Torture Hypothetical (Logic Not Adqeuate For Real Life Situations).

I think we are agreeing - sorry if I sounded a bit snarky.

I think the OP is a fairly transparent straw man to justify using torture in extreme circumstances to gather intelligence to save lives. I’ve given two valid reasons why I think this is a stupid waste of time.

I’ll give one more. The FBI used ‘clean’ interrogation techniques on the guys we’re trying for terrorism who’ve been in Gitmo. other than the obvious ‘fruit of a poisoned tree’ defence which would have these guys free in about 15 minutes in a normal court, the FBI got the same information out of them as the CIA did with torture. That tells me is that not only is torture ineffective on the ‘wrong’ people, but uneccessary on the ‘right’ people.

So let’s count up. Torture is:

  1. Immoral.
  2. Ineffective as intelligence gathering tool - can’t determine who is the true bad guy
  3. Easy to game, especially in a ‘ticking clock’ situation, and finally
  4. Unecessary.

Why do we do this then?

I just don’t get why you’d want to torture people, it doesn’t seem like it would work.
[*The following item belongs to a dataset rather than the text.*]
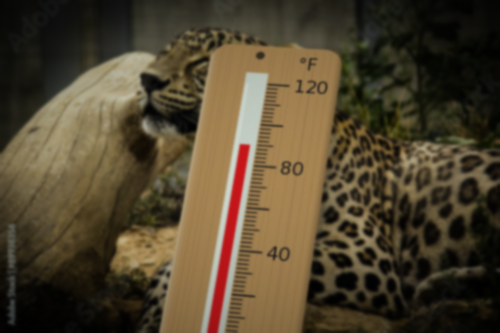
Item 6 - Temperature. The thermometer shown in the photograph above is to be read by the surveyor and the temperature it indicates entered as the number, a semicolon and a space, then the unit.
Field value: 90; °F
If the evil scientist has already resigned himself to an awful one week death by his own virus, is there really any torture that would be effective? Also, how could we be sure that our torture methods would not kill the scientist before we’re able to extract the information? If we only have until March, can’t the scientist just give us false information until we run out of time?

I can’t really understand torturing people for information, it doesn’t seem reliable at all. I would be more comfortable with the idea of drugging our scientist heavily and interrogating him. You’d be amazed at what people are willing to tell you after taking a few tabs of Ecstacy.